Start of EXCERPT
By | Published on Wednesday 22 March 2023

Cardi B

The Eleventh Circuit Appeals Court in the US has knocked back an attempt by YouTuber Latasha Kebe to appeal the $3.8 million ruling made against her in a defamation legal battle with Cardi B.

The judges say that Kebe failed to follow the correct procedure in challenging that ruling and also failed to clarify her specific issues regarding decisions in the district court over what evidence could be shared with the jury during the original court hearing.

Cardi B – real name Belcalis Almanzar – sued Kebe over various claims that the latter made about the former in her YouTube videos. That included, legal papers said, that Almanzar “was a prostitute … was a user of cocaine … had and still has herpes … had and still has HPV … engaged in a debasing act with a beer bottle and … committed infidelity”.

Almanzar denied all the allegations that Kebe had made, and told the court that false rumours spread by the YouTuber had had a negative impact on her mental health, resulting in the rapper becoming depressed and suicidal.

Kebe, meanwhile, basically admitted in court that she didn’t fact-check any of the allegations made about Almanzar on her YouTube channel, even when the rapper was actively denying those claims.

A jury found Kebe liable for defamation in January last year, awarding the rapper nearly $4 million in damages.

Kebe then began appeal proceedings in the Eleventh Circuit appeals court, arguing that it was never proven in court that she acted with actual malice when making her videos about Almanzar and that the exclusion of evidence about the rapper’s character in court resulted in a “very lopsided” hearing.

In their response, the appeal judges said yesterday: “There are two issues here. One is whether the jury had sufficient evidence to hold appellants – Latasha Kebe and others – liable for defamation (and other privacy torts) against appellee Belcalis Almanzar. The other is whether the district court erred by excluding evidence. We hold that Kebe hasn’t preserved either issue for appeal”.
End of EXCERPT
Start of COLLECTED DATA
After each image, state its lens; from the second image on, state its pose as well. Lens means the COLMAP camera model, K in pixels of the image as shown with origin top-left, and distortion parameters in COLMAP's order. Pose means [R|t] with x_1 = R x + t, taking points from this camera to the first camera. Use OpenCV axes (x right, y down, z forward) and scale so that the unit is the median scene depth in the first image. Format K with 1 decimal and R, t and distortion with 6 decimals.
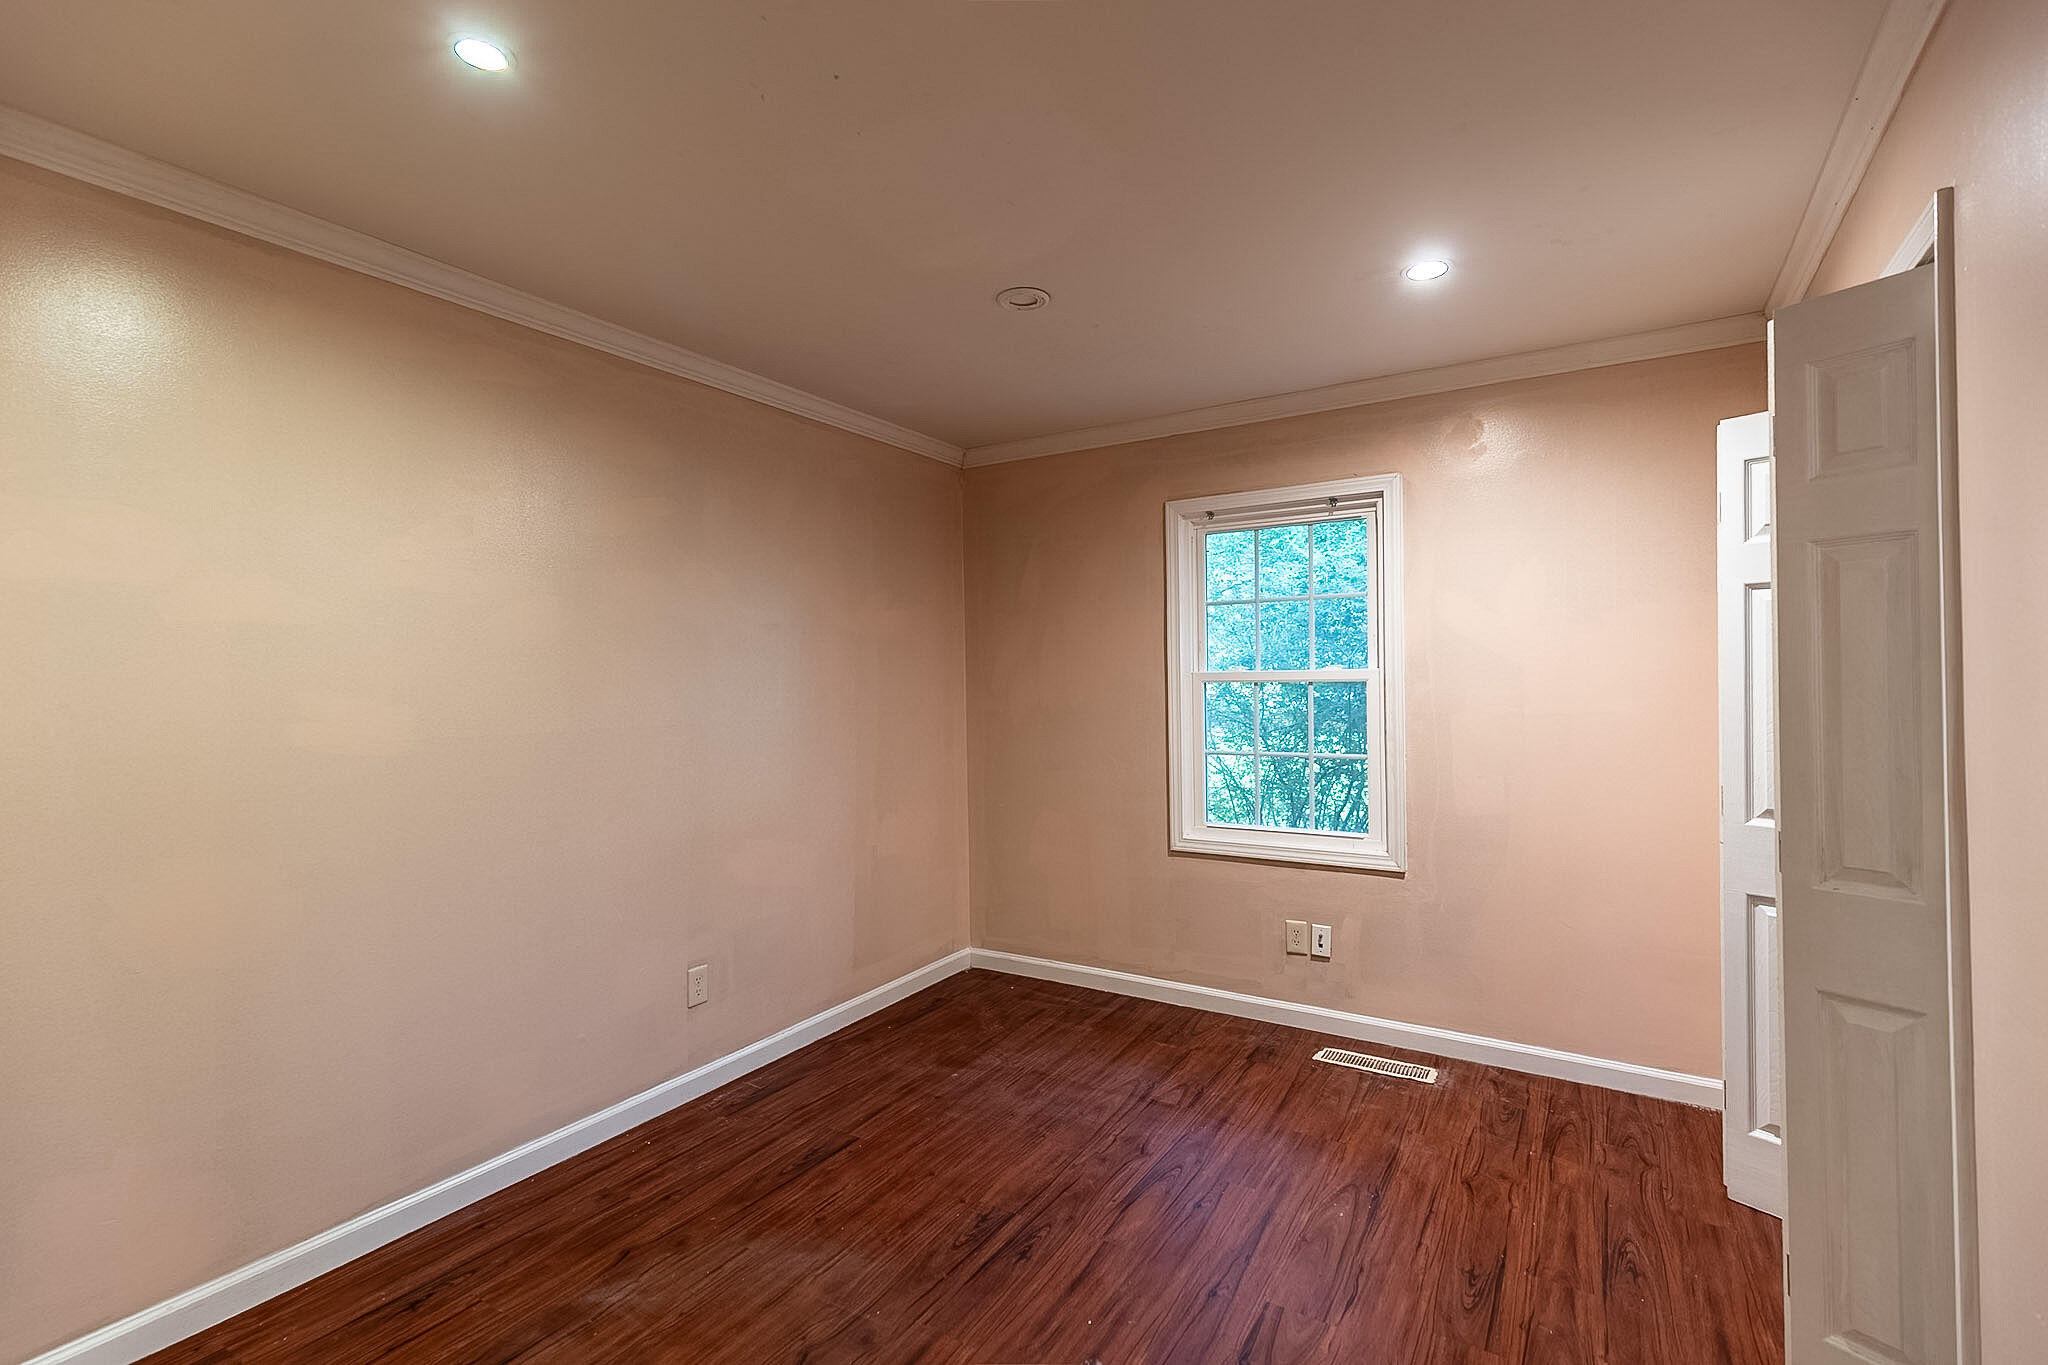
lens RADIAL K [[945.5, 0, 1009.8], [0, 945.5, 675.2], [0, 0, 1]] dist [0.008301, 0.000059]
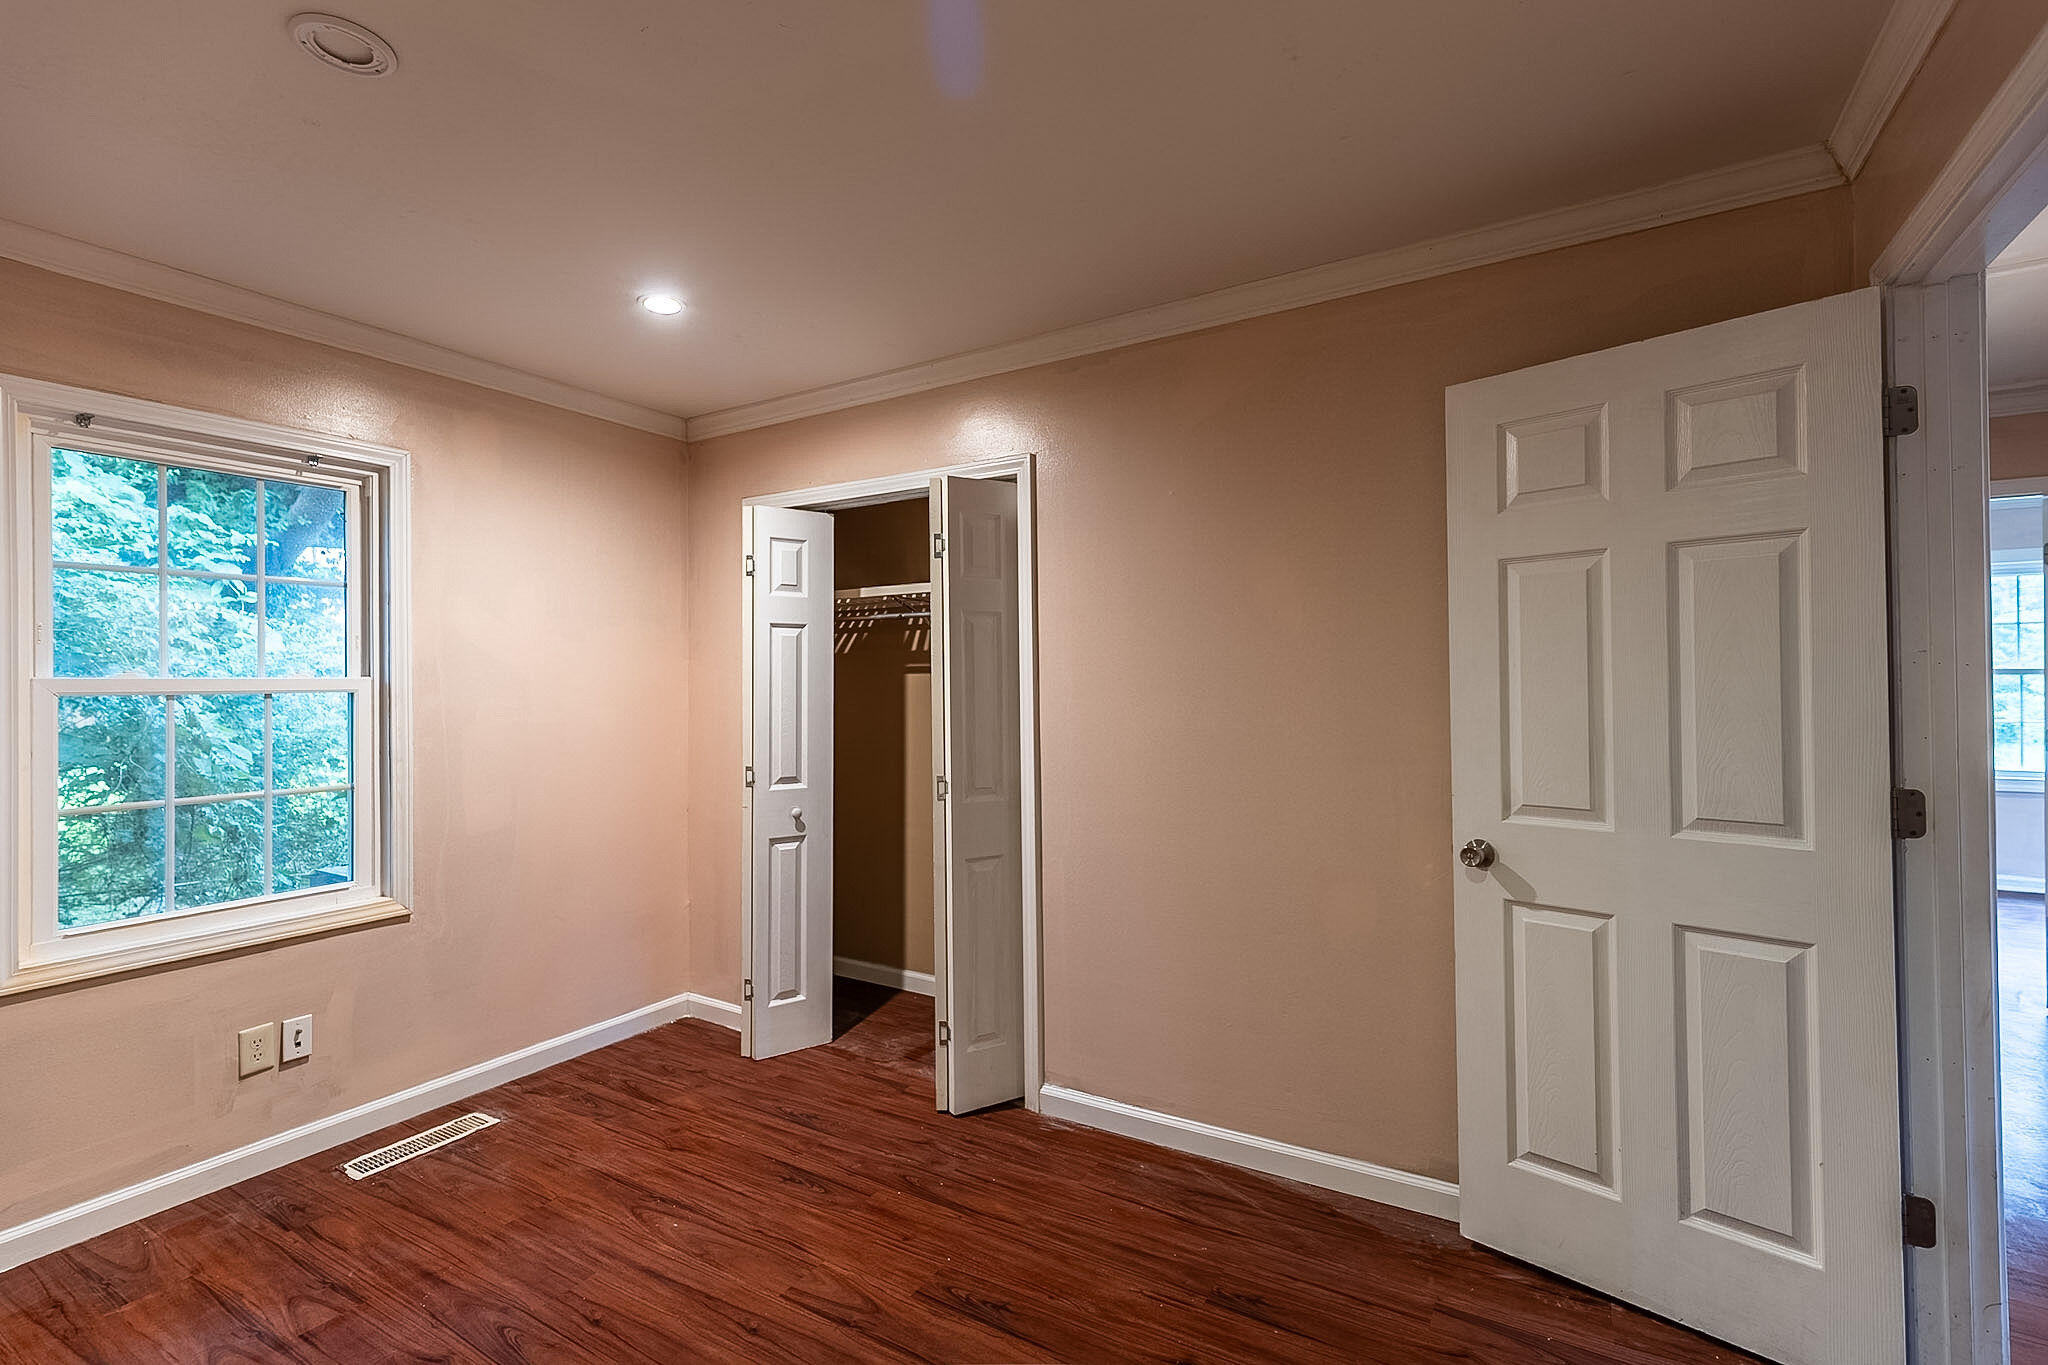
lens RADIAL K [[945.5, 0, 1011.5], [0, 945.5, 679.0], [0, 0, 1]] dist [0.008301, 0.000059]
pose [[-0.029340, 0.015449, 0.999450, -0.527529], [0.001898, 0.999880, -0.015400, 0.009747], [-0.999568, 0.001445, -0.029366, 0.537875]]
End of COLLECTED DATA
* [REQUIREMENT A] Count the lines of the listing that contain the string "pose", and give only the number.
* [REQUIREMENT B] Write the next part of the article on the Cardi B defamation appeal, picking up after its last sentence.
The article and the listing come from unrelated sources.

* [RESPONSE BOX A] 2

* [RESPONSE BOX B]
It was on the first issue that judges said Kebe had failed to follow correct procedure. “Defendant Latasha Kebe asks for a new trial, saying that there was insufficient evidence for the jury verdict against her. But as she all but admits, she didn’t make … the required post-verdict motions in the district court. As a result, we have no authority to consider her insufficiency-of-the-evidence argument on appeal”.

Kebe did offer an argument as to why legal precedent in this domain should not apply, so allowing her to make a claim in the appeals court despite not filing the required motions in the lower court. But her interpretation of the law on this matter, the judges said, is simply “incorrect”.

“Kebe also failed to preserve her evidentiary arguments”, they then added. “Kebe didn’t adequately brief her challenges to the district court’s evidentiary rulings. Specifically, she never tells us where in the 5500-page record the district court’s alleged errors can be found … because Kebe’s brief falls well short of what we require, she has abandoned this argument”.

As a result, the original jury decision in the district court is affirmed.